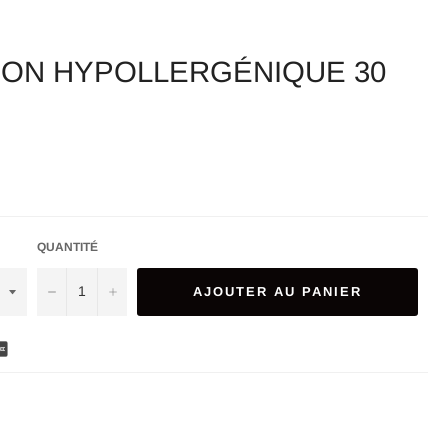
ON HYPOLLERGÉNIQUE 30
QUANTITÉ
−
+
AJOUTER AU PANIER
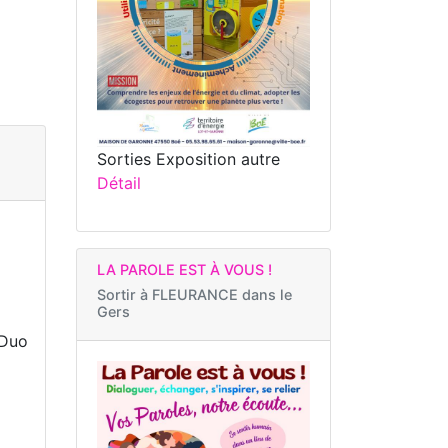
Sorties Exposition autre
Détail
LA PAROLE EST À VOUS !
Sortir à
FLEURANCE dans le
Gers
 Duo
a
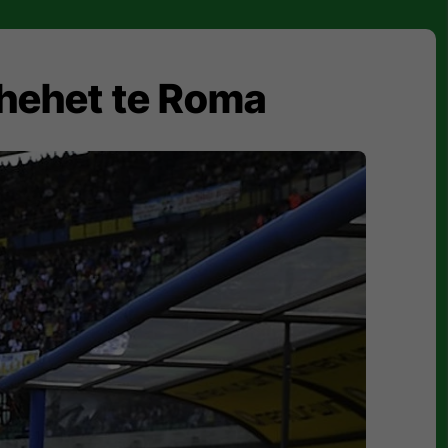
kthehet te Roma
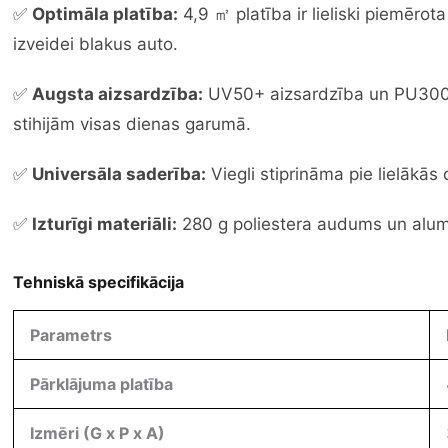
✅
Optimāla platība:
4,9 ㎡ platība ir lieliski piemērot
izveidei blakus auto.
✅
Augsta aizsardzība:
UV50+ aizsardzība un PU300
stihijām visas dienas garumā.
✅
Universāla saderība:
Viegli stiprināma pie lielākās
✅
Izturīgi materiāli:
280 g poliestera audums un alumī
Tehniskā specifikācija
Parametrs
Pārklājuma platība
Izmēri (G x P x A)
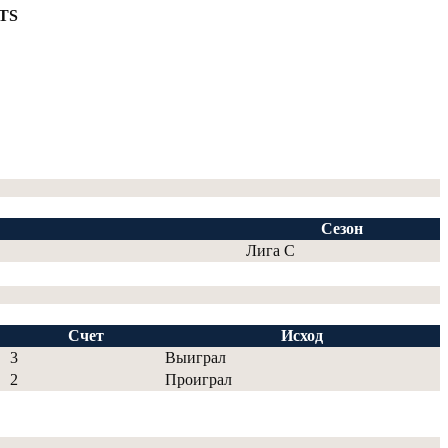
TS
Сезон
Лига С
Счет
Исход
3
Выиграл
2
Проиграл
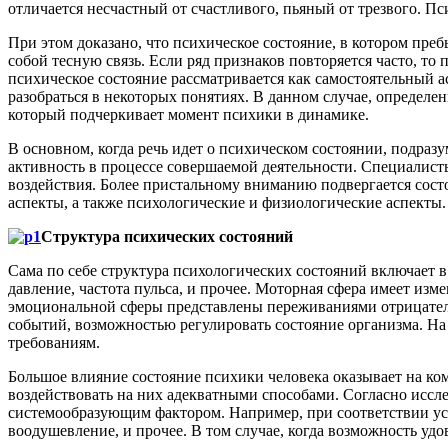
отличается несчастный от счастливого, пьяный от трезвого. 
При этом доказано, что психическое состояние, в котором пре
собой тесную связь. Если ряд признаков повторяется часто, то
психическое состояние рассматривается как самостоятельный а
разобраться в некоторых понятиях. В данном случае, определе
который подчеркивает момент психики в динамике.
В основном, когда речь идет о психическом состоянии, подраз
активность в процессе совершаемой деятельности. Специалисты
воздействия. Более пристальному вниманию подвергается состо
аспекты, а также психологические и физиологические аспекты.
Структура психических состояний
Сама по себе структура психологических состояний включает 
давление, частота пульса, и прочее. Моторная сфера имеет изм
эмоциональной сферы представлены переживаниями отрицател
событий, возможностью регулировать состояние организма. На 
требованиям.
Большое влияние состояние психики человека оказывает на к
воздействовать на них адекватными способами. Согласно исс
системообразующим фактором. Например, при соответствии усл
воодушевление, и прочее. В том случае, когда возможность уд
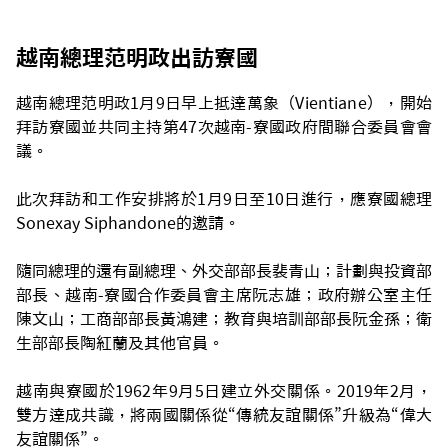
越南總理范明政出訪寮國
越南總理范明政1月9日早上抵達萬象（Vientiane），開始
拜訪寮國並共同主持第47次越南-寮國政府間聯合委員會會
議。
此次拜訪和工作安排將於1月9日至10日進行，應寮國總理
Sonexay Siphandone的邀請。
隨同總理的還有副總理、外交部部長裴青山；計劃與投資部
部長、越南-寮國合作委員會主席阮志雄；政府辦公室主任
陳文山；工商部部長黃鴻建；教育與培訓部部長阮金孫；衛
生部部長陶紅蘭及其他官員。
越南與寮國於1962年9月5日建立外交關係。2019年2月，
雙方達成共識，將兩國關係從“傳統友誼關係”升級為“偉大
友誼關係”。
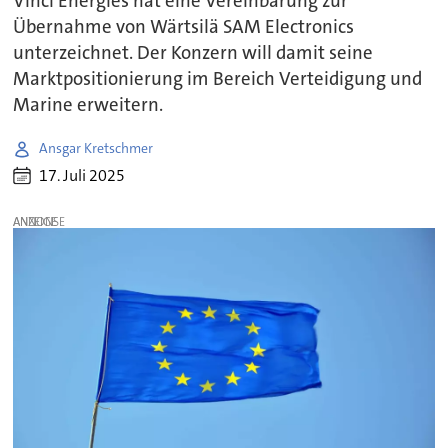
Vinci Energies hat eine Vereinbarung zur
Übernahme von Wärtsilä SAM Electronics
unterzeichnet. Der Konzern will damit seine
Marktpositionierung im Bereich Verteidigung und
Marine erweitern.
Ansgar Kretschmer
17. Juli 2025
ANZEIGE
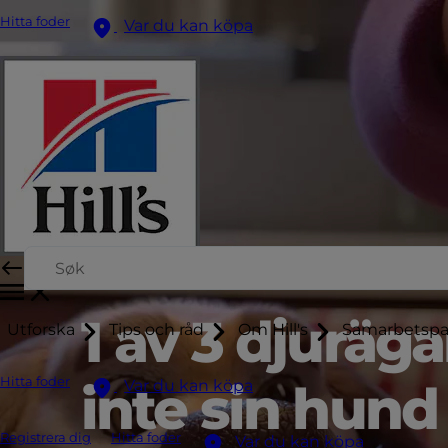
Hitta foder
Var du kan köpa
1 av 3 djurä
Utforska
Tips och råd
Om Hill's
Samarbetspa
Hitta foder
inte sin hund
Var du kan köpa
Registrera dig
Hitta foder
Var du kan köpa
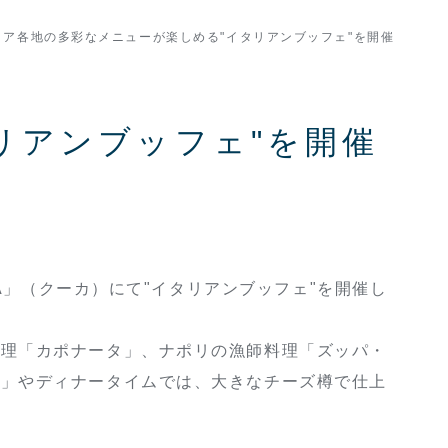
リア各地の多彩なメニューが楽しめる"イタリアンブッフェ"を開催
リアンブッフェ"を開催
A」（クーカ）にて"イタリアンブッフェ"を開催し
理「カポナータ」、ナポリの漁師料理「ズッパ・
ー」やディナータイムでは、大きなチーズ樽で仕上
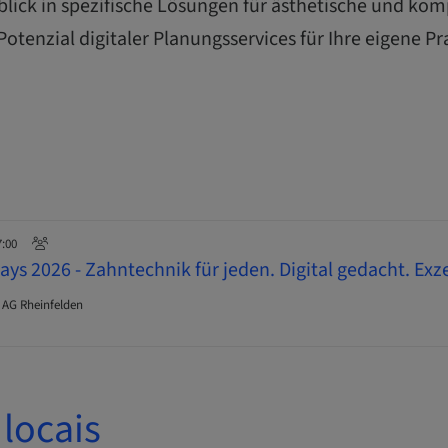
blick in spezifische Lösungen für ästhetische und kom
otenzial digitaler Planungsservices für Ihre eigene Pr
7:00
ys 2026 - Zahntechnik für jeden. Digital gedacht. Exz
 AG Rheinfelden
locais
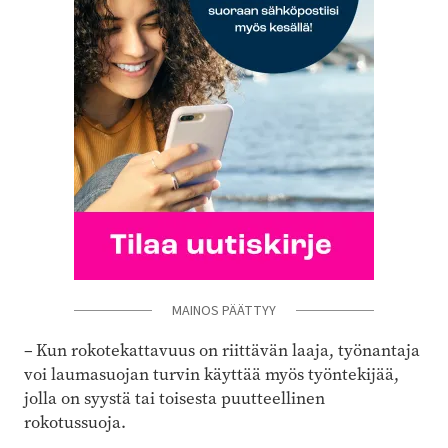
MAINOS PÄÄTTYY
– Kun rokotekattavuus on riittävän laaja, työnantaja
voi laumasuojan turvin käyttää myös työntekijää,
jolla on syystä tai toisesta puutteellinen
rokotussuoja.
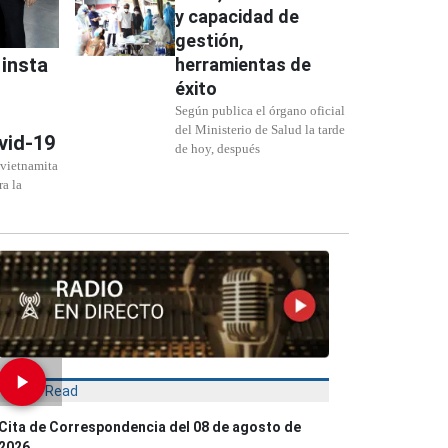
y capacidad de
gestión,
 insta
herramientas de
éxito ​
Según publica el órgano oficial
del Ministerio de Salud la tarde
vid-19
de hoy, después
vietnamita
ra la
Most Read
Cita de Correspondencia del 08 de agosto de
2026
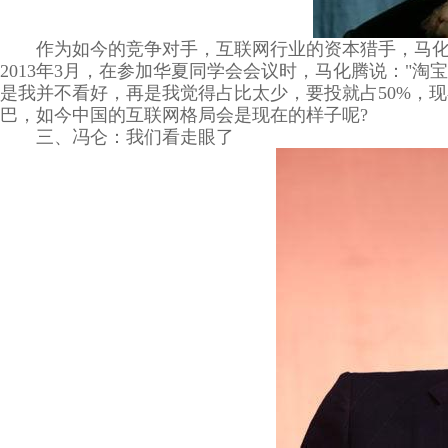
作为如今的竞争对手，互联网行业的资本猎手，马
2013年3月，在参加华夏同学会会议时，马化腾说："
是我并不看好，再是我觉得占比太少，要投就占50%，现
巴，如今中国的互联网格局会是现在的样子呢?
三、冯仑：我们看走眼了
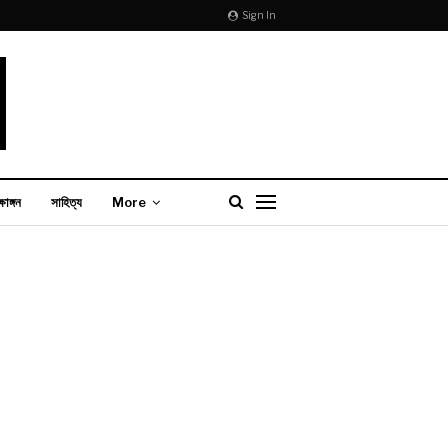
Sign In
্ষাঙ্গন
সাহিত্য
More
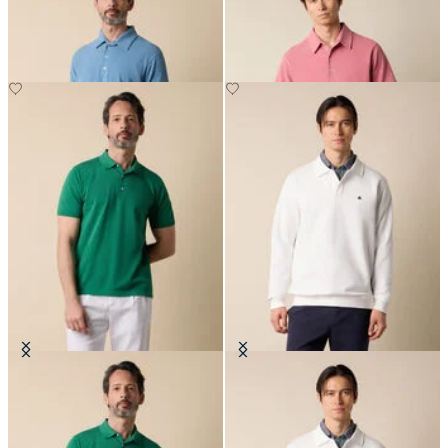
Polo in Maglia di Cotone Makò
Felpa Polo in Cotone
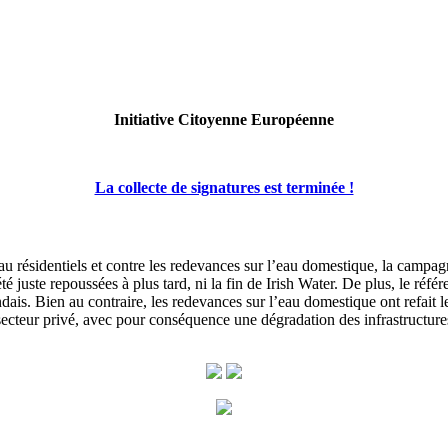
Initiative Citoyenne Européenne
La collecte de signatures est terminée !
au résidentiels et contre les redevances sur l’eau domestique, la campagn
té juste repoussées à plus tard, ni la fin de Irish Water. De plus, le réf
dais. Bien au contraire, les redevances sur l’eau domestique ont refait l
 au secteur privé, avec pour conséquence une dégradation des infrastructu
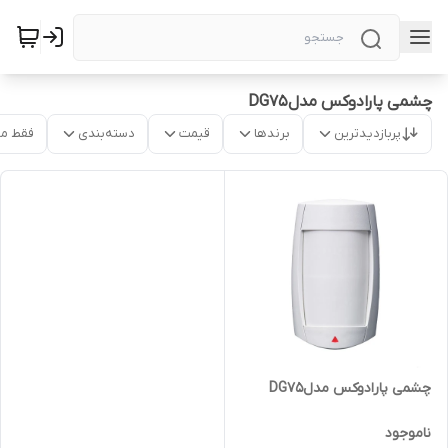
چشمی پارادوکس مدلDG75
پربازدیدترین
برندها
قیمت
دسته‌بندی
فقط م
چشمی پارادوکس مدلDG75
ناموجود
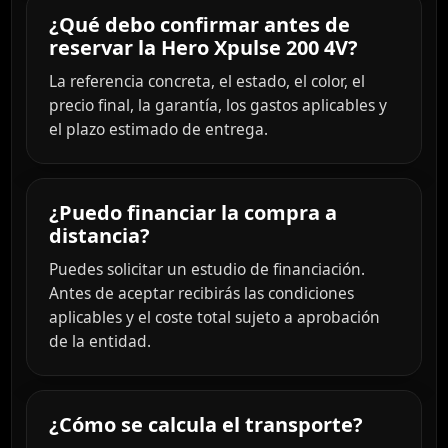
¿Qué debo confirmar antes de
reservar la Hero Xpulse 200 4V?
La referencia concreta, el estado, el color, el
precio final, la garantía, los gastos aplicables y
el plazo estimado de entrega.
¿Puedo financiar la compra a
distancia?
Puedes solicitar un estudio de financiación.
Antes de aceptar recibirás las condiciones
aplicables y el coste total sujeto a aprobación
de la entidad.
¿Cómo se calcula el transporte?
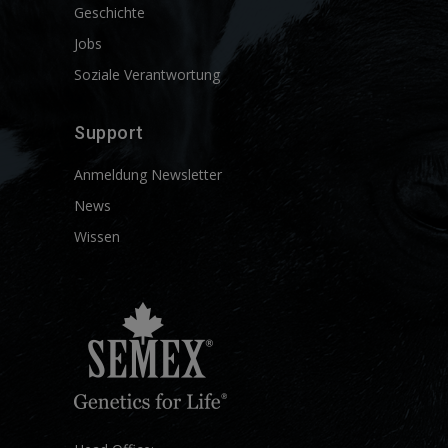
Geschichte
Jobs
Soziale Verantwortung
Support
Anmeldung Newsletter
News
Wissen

** Exercise instructions **
Each record should be written out exactly, and each image should be omitted.

** Result **
ON HYPOLLERGÉNIQUE 30
QUANTITÉ
−
+
AJOUTER AU PANIER
Sorties Exposition autre
Détail
LA PAROLE EST À VOUS !
Sortir à
FLEURANCE dans le
Gers
 Duo
a
kthehet te Roma
✅
Optimāla platība:
4,9 ㎡ platība ir lieliski piemērot
izveidei blakus auto.
✅
Augsta aizsardzība:
UV50+ aizsardzība un PU300
stihijām visas dienas garumā.
✅
Universāla saderība:
Viegli stiprināma pie lielākās
✅
Izturīgi materiāli:
280 g poliestera audums un alumī
Tehniskā specifikācija
Parametrs
Pārklājuma platība
Izmēri (G x P x A)
TS
Сезон
Лига С
Счет
Исход
3
Выиграл
2
Проиграл
отличается несчастный от счастливого, пьяный от трезвого. 
При этом доказано, что психическое состояние, в котором пре
собой тесную связь. Если ряд признаков повторяется часто, то
психическое состояние рассматривается как самостоятельный а
разобраться в некоторых понятиях. В данном случае, определе
который подчеркивает момент психики в динамике.
В основном, когда речь идет о психическом состоянии, подраз
активность в процессе совершаемой деятельности. Специалисты
воздействия. Более пристальному вниманию подвергается состо
аспекты, а также психологические и физиологические аспекты.
Структура психических состояний
Сама по себе структура психологических состояний включает 
давление, частота пульса, и прочее. Моторная сфера имеет изм
эмоциональной сферы представлены переживаниями отрицател
событий, возможностью регулировать состояние организма. На 
требованиям.
Большое влияние состояние психики человека оказывает на к
воздействовать на них адекватными способами. Согласно исс
системообразующим фактором. Например, при соответствии усл
воодушевление, и прочее. В том случае, когда возможность уд
越南總理范明政出訪寮國
越南總理范明政1月9日早上抵達萬象（Vientiane），開始
拜訪寮國並共同主持第47次越南-寮國政府間聯合委員會會
議。
此次拜訪和工作安排將於1月9日至10日進行，應寮國總理
Sonexay Siphandone的邀請。
隨同總理的還有副總理、外交部部長裴青山；計劃與投資部
部長、越南-寮國合作委員會主席阮志雄；政府辦公室主任
陳文山；工商部部長黃鴻建；教育與培訓部部長阮金孫；衛
生部部長陶紅蘭及其他官員。
越南與寮國於1962年9月5日建立外交關係。2019年2月，
雙方達成共識，將兩國關係從“傳統友誼關係”升級為“偉大
友誼關係”。
Vinci Energies hat eine Vereinbarung zur
Übernahme von Wärtsilä SAM Electronics
unterzeichnet. Der Konzern will damit seine
Marktpositionierung im Bereich Verteidigung und
Marine erweitern.
Ansgar Kretschmer
17. Juli 2025
ANZEIGE
Hitta foder
Var du kan köpa
1 av 3 djurä
Utforska
Tips och råd
Om Hill's
Samarbetspa
Hitta foder
inte sin hund
Var du kan köpa
Registrera dig
Hitta foder
Var du kan köpa
リア各地の多彩なメニューが楽しめる"イタリアンブッフェ"を開催
リアンブッフェ"を開催
A」（クーカ）にて"イタリアンブッフェ"を開催し
理「カポナータ」、ナポリの漁師料理「ズッパ・
ー」やディナータイムでは、大きなチーズ樽で仕上
blick in spezifische Lösungen für ästhetische und kom
otenzial digitaler Planungsservices für Ihre eigene Pr
7:00
ys 2026 - Zahntechnik für jeden. Digital gedacht. Exz
 AG Rheinfelden
locais
MAINOS PÄÄTTYY
– Kun rokotekattavuus on riittävän laaja, työnantaja
voi laumasuojan turvin käyttää myös työntekijää,
jolla on syystä tai toisesta puutteellinen
rokotussuoja.
y capacidad de
gestión,
 insta
herramientas de
éxito ​
Según publica el órgano oficial
del Ministerio de Salud la tarde
vid-19
de hoy, después
vietnamita
ra la
Most Read
Cita de Correspondencia del 08 de agosto de
2026
作为如今的竞争对手，互联网行业的资本猎手，马
2013年3月，在参加华夏同学会会议时，马化腾说："
是我并不看好，再是我觉得占比太少，要投就占50%，现
巴，如今中国的互联网格局会是现在的样子呢?
三、冯仑：我们看走眼了
Sign In
্ষাঙ্গন
সাহিত্য
More
Polo in Maglia di Cotone Makò
Felpa Polo in Cotone
Initiative Citoyenne Européenne
La collecte de signatures est terminée !
au résidentiels et contre les redevances sur l’eau domestique, la campagn
té juste repoussées à plus tard, ni la fin de Irish Water. De plus, le réf
dais. Bien au contraire, les redevances sur l’eau domestique ont refait l
 au secteur privé, avec pour conséquence une dégradation des infrastructu
چشمی پارادوکس مدلDG75
پربازدیدترین
برندها
قیمت
دسته‌بندی
فقط م
چشمی پارادوکس مدلDG75
ناموجود
¿Qué debo confirmar antes de
reservar la Hero Xpulse 200 4V?
La referencia concreta, el estado, el color, el
precio final, la garantía, los gastos aplicables y
el plazo estimado de entrega.
¿Puedo financiar la compra a
distancia?
Puedes solicitar un estudio de financiación.
Antes de aceptar recibirás las condiciones
aplicables y el coste total sujeto a aprobación
de la entidad.
¿Cómo se calcula el transporte?
Geschichte
Jobs
Soziale Verantwortung
Support
Anmeldung Newsletter
News
Wissen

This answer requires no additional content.